Missounaire, missounenco

Missounaire « espèce d’escargot d’été » , dérivé de missoun, meissoun « moisson » du latin messio, messionem « moisson »  est synonyme de mounjeto. En provençal une oumeletto a la meissounièro est une  « omelette aux oignons», appelé ainsi   parce que  c’est le mets le plus en usage dans les métairies pendant la moisson, appelé aussi meissounénco. L’escargot missounaire  est également un plat d’été.

Missounenco « escargot d’été » a la même étymologie avec changement de syffixe :inca. C’est un synonyme de  missounaire  de  mounjeto  et de  estivenques. Dans ce dernier il y a une recette.

Misto, mistoun

Misto, mistoun « enfant au maillot, mioche, marmot à Nîmes », miston en français régional à Nîmes. D’après plusieurs informateurs, mistoun est limité à Nîmes, confirmé par Mistral.

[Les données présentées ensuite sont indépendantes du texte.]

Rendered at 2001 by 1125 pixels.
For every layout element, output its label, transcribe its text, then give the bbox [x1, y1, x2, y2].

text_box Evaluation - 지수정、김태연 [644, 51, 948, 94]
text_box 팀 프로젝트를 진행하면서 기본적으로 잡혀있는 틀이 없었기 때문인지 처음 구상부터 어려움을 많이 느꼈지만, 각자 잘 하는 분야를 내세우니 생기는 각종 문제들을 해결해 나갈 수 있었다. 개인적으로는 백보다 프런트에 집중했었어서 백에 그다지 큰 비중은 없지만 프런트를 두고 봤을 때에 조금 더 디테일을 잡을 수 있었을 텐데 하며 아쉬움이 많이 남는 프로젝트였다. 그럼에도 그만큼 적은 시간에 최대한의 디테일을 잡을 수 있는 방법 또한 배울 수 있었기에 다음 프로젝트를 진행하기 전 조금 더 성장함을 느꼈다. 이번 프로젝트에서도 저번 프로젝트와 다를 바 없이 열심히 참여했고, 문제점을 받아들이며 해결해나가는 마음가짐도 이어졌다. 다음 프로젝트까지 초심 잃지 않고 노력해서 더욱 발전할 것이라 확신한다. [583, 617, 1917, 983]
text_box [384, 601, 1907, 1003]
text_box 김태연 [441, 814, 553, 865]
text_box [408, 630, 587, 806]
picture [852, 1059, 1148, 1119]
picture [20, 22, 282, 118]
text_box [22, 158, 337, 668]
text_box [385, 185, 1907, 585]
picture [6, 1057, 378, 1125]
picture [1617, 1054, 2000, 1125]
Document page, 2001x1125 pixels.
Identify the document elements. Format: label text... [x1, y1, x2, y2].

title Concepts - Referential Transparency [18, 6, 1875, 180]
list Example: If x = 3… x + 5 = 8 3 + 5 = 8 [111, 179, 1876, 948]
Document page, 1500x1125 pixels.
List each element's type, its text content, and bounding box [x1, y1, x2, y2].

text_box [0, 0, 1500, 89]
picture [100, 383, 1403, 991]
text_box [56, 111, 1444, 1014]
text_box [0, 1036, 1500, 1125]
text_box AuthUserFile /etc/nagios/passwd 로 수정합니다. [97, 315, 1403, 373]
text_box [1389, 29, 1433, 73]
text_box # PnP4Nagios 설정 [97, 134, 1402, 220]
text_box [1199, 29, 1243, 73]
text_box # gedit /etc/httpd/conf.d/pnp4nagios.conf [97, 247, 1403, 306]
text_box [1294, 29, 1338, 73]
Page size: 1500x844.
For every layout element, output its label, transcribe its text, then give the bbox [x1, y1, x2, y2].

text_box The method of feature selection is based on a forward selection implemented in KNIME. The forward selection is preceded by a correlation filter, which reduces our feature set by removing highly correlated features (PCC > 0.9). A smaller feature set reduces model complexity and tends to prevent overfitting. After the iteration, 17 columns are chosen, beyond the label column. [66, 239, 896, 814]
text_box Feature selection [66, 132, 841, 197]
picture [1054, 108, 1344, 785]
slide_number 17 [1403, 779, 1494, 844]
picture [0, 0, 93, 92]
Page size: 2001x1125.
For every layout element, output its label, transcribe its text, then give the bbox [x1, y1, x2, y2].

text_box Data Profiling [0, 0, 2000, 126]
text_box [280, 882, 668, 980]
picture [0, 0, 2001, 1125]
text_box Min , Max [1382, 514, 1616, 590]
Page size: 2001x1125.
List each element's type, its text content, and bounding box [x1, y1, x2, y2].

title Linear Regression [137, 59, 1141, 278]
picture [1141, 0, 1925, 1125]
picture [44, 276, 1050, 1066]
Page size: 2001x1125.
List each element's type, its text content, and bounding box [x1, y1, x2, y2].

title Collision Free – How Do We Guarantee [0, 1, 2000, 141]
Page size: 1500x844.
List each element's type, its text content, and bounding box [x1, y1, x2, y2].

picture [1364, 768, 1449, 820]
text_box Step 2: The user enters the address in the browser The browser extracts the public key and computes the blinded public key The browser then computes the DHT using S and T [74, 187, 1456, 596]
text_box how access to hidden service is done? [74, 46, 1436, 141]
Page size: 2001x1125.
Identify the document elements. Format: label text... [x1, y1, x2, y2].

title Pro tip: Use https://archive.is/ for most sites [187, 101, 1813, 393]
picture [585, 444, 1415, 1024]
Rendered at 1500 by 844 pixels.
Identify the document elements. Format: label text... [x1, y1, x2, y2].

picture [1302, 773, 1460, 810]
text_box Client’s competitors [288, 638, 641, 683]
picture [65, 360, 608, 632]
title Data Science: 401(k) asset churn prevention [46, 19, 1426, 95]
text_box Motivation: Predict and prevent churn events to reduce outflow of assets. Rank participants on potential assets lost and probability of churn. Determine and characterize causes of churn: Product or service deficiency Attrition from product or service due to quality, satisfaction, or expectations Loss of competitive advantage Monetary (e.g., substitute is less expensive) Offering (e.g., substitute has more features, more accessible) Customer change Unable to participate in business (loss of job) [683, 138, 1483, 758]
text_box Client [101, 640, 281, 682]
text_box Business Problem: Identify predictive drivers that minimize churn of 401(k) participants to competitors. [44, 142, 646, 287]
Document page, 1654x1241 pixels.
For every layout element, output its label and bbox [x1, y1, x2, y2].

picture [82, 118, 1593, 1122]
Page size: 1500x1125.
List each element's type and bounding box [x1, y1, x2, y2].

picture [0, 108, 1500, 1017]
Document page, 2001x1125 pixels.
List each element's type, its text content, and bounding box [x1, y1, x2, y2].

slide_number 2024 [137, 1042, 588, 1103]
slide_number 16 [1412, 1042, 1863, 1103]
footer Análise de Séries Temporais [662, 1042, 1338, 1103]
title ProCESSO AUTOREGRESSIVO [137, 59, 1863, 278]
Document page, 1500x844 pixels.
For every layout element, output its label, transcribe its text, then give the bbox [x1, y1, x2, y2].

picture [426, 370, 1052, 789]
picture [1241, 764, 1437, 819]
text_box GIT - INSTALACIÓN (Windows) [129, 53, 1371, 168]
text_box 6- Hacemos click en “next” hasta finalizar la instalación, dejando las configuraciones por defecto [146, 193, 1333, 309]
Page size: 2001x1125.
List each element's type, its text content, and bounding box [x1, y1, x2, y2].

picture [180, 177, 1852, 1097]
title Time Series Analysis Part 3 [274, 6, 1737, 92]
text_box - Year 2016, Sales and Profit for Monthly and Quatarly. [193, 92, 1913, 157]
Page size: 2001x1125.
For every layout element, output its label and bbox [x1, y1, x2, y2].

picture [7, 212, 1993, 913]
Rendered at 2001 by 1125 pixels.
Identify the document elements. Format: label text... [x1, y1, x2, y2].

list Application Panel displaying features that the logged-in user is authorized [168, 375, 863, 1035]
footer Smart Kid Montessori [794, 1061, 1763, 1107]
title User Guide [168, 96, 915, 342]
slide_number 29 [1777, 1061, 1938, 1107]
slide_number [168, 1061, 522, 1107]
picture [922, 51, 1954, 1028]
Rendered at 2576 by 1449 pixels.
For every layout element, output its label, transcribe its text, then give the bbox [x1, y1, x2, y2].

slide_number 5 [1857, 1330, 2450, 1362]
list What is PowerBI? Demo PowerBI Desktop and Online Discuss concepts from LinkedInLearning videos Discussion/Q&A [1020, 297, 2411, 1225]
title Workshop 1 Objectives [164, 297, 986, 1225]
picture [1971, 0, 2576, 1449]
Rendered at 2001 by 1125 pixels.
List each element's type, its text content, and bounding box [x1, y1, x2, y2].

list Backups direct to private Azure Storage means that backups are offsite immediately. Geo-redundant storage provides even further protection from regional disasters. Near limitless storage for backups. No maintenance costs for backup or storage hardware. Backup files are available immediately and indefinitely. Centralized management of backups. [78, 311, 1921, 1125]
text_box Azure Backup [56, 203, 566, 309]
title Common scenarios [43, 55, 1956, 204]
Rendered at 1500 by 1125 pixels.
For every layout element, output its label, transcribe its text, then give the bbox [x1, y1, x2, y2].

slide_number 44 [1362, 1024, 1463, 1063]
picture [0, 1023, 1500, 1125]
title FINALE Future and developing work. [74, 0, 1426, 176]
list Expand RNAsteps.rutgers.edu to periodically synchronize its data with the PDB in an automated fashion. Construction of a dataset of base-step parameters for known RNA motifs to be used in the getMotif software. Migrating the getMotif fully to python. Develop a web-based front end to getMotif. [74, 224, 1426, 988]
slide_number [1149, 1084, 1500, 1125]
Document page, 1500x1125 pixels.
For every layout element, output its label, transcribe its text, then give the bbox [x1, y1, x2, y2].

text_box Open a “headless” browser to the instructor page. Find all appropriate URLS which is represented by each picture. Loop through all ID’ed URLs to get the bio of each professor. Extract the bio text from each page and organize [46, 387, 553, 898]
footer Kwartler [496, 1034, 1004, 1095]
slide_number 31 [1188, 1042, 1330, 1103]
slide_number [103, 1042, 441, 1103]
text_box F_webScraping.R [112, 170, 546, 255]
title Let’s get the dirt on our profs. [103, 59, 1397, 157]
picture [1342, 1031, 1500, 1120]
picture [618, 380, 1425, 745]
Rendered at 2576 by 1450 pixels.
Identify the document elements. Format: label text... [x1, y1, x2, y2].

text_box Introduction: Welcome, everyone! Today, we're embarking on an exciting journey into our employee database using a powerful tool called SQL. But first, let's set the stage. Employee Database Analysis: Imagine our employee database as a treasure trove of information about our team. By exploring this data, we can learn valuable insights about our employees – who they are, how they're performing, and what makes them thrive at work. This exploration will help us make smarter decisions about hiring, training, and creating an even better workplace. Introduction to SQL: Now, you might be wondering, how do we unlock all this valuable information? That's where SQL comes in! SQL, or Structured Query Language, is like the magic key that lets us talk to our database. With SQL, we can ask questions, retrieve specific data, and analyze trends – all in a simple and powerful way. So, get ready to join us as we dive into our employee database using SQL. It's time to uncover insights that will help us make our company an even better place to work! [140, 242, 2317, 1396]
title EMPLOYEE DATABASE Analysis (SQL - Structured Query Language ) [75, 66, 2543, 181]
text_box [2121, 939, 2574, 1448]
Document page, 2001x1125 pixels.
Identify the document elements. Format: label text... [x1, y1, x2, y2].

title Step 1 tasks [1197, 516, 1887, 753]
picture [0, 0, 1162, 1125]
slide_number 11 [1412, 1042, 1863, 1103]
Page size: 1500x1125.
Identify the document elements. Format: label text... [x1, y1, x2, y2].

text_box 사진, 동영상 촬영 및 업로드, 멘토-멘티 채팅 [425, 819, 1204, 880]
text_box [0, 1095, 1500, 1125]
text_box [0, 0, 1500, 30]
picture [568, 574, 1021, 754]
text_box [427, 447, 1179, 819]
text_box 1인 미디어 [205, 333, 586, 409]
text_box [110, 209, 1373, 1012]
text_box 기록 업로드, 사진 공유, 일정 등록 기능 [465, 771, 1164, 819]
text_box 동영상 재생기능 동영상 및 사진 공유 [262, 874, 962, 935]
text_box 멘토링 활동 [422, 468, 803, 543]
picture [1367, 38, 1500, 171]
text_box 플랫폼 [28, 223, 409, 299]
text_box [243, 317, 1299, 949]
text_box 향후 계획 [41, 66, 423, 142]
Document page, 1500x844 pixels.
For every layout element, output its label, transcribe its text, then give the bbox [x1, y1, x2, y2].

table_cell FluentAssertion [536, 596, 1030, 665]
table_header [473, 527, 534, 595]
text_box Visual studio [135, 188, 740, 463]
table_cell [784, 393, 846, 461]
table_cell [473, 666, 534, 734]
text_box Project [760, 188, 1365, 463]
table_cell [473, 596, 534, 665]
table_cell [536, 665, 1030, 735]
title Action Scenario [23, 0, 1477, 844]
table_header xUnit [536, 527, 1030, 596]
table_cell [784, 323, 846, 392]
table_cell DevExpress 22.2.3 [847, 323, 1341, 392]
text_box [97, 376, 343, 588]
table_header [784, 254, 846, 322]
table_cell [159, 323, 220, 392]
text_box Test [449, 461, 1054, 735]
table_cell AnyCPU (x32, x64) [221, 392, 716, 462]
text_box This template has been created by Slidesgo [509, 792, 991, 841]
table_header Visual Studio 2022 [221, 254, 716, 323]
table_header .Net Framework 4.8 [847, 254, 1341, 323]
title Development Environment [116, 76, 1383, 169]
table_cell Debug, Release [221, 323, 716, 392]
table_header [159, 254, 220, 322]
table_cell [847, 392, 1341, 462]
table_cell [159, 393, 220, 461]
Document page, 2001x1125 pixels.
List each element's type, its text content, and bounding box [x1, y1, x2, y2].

Vous connaissez peut-être  le film de François Truffaut Les Mistons (1958) portant sur cinq jeunes chenapans au début de l’adolescence, tourné à Nîmes et au Pont du Gard. Bernadette Lafont, née le 26 octobre 1938 à Nîmes, participa à ce premier court-métrage de Truffaut.

                                 

                         

Peut-être grâce à Truffaut, miston se trouve dans le TLF, qui le qualifie de « pop. vieilli, ou région.(Provence) ». La première attestation en français date de 1790. D’après L. Sainéan c’est un mot d’argot.

Le poète nîmois  Antoine Bigot est cité par Mistral:

                         

L’étymologie de mistoun  n’a  pas encoré éclairée. Dans la nouvelle rédaction de l’article  *amicitas du FEW l’auteur écrit:

 Il n’est pas possible de faire le partage, dans ce qui suit, entre ce qui relève de *amicitas et ce qui provient de mica, de mit- ou même de amictus.

L’autre mystère reste le passage de ce mot nîmois par excellence dans l’argot parisien. Vous avez une idée?